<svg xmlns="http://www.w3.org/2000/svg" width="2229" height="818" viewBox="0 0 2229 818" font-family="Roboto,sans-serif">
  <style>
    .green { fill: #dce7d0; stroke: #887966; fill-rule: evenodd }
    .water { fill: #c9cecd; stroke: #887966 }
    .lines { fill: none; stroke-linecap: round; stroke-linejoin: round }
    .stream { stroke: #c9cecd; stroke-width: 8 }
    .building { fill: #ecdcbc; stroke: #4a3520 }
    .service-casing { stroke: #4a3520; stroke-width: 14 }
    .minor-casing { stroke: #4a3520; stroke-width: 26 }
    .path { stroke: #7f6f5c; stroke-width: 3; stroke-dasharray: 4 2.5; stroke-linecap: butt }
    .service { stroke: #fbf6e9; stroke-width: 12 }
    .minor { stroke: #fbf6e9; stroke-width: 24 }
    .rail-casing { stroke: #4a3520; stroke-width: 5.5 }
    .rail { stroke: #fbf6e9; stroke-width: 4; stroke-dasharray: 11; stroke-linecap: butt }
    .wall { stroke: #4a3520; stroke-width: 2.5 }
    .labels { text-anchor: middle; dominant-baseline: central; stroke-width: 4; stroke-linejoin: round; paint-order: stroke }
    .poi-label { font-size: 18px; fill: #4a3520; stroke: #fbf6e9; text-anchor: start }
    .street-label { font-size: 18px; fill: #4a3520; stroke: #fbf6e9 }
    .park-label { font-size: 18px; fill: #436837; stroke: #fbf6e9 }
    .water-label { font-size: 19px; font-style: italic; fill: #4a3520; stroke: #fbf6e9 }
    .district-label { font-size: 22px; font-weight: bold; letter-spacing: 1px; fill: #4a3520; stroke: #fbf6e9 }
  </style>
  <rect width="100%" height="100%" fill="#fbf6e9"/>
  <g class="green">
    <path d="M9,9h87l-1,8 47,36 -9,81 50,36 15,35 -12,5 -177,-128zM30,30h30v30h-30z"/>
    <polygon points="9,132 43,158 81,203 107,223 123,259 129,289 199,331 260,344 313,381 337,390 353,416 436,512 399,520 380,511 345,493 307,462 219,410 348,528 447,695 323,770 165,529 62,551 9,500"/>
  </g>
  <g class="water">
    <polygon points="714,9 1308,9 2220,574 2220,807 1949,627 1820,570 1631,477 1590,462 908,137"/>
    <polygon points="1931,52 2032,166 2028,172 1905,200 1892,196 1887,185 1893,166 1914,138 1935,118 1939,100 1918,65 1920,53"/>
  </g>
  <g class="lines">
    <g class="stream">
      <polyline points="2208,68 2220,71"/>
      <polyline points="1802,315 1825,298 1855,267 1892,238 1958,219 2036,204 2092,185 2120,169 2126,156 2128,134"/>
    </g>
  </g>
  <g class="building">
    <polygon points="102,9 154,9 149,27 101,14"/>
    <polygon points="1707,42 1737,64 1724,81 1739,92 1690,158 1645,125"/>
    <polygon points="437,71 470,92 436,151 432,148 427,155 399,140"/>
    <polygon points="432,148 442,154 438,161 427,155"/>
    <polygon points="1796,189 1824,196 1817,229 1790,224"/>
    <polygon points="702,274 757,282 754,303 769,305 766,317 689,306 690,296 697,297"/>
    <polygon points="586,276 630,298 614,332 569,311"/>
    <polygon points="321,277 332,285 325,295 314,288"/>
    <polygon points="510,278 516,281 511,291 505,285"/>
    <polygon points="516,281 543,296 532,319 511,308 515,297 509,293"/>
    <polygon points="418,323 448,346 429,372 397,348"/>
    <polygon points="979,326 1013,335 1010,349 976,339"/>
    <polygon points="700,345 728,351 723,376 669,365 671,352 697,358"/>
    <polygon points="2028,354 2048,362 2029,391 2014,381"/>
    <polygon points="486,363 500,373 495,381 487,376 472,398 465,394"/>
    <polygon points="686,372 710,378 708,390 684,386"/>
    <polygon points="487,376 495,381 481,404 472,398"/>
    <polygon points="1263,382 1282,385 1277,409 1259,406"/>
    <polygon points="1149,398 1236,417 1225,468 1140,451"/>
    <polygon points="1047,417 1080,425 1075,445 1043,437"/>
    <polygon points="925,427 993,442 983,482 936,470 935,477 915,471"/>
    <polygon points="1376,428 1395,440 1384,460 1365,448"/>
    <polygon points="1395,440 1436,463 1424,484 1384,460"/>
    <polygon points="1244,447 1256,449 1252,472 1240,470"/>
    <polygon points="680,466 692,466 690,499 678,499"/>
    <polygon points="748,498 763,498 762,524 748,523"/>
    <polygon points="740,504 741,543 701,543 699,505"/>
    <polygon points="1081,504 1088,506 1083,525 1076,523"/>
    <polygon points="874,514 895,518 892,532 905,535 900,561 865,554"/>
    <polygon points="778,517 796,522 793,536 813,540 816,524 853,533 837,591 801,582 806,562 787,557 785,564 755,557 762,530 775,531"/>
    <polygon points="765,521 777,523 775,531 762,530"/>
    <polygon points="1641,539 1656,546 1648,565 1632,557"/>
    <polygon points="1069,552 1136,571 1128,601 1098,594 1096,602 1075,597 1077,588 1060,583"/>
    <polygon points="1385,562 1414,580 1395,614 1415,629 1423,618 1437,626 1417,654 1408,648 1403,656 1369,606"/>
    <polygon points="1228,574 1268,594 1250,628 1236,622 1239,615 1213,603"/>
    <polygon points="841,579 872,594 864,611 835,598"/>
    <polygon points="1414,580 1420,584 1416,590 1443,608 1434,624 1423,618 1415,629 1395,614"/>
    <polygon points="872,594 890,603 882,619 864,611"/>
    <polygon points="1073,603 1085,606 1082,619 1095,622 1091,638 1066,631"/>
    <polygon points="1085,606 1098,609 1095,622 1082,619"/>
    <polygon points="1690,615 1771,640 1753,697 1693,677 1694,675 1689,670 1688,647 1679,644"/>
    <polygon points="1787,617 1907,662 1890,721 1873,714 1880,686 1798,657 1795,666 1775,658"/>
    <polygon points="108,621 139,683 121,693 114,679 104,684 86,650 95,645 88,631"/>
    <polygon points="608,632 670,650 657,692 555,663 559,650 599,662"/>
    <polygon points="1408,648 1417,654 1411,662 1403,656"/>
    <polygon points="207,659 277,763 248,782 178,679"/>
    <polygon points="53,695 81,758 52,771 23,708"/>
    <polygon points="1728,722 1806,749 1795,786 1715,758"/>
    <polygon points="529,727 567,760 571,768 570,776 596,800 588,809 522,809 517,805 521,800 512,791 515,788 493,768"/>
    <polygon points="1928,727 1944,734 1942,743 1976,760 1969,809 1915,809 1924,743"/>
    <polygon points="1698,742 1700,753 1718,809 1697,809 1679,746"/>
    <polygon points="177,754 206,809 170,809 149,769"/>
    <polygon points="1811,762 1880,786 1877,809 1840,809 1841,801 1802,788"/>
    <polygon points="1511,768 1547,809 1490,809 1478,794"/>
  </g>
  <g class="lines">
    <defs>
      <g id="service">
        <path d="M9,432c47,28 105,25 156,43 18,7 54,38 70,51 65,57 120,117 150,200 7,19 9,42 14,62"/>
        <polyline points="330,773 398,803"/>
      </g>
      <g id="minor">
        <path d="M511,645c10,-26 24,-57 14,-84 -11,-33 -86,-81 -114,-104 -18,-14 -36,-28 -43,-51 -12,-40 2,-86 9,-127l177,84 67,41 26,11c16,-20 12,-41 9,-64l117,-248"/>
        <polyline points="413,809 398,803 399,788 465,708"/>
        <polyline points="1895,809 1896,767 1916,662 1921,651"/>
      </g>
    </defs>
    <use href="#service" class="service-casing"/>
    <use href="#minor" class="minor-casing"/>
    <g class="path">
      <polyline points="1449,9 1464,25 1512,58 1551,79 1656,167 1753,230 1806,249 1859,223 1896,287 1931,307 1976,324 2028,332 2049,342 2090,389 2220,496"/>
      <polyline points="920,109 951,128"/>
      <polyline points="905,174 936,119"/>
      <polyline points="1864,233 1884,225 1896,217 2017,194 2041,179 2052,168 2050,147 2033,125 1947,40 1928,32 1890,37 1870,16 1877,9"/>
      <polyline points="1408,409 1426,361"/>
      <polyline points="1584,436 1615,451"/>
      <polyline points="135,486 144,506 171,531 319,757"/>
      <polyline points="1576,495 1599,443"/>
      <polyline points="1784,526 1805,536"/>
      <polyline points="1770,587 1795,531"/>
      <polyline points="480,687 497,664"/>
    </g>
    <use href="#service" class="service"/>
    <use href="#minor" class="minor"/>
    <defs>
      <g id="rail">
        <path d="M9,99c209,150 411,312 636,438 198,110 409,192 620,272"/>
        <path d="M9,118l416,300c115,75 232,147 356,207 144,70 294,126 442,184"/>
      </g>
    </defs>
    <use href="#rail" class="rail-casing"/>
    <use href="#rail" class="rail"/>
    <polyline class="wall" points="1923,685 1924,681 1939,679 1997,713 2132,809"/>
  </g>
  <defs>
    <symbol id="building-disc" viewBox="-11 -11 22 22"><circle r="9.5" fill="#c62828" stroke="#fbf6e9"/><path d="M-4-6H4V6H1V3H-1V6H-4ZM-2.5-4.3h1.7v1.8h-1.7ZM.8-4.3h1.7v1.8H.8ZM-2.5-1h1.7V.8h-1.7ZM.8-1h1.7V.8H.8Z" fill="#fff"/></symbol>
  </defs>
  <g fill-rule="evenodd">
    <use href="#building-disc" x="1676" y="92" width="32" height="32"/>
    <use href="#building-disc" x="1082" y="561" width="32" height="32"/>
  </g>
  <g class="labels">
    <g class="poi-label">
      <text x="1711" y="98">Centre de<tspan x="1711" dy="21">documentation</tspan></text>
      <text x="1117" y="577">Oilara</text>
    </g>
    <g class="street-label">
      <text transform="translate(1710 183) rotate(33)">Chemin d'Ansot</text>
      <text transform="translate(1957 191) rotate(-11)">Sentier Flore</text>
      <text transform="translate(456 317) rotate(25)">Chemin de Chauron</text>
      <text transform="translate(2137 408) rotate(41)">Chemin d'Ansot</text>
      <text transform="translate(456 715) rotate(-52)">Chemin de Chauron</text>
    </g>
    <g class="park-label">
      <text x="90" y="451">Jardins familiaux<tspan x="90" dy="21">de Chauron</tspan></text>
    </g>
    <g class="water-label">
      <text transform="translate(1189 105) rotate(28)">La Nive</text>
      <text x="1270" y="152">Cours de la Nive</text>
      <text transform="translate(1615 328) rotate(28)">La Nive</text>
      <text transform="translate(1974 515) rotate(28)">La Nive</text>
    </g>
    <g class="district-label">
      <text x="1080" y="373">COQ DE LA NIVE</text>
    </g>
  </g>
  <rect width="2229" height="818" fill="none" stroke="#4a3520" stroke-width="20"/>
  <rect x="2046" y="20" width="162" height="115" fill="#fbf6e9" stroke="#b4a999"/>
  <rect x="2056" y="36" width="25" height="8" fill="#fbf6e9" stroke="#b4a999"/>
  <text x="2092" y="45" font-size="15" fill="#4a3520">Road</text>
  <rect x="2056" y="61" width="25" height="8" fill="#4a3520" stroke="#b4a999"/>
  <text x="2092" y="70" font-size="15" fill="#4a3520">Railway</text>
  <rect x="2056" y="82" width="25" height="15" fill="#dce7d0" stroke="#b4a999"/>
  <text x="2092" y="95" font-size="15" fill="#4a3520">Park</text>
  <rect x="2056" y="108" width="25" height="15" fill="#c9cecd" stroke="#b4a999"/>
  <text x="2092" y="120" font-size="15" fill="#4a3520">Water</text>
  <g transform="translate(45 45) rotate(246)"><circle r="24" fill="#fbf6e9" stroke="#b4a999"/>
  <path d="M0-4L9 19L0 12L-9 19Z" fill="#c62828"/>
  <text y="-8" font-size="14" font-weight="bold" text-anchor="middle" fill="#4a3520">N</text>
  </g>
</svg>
______
WHAT THIS TASK INVOLVES: Each line in the listing above that includes the word "translate" needs to be copied out.

SOLUTION TO THE PROBLEM:
      <text transform="translate(1710 183) rotate(33)">Chemin d'Ansot</text>
      <text transform="translate(1957 191) rotate(-11)">Sentier Flore</text>
      <text transform="translate(456 317) rotate(25)">Chemin de Chauron</text>
      <text transform="translate(2137 408) rotate(41)">Chemin d'Ansot</text>
      <text transform="translate(456 715) rotate(-52)">Chemin de Chauron</text>
      <text transform="translate(1189 105) rotate(28)">La Nive</text>
      <text transform="translate(1615 328) rotate(28)">La Nive</text>
      <text transform="translate(1974 515) rotate(28)">La Nive</text>
  <g transform="translate(45 45) rotate(246)"><circle r="24" fill="#fbf6e9" stroke="#b4a999"/>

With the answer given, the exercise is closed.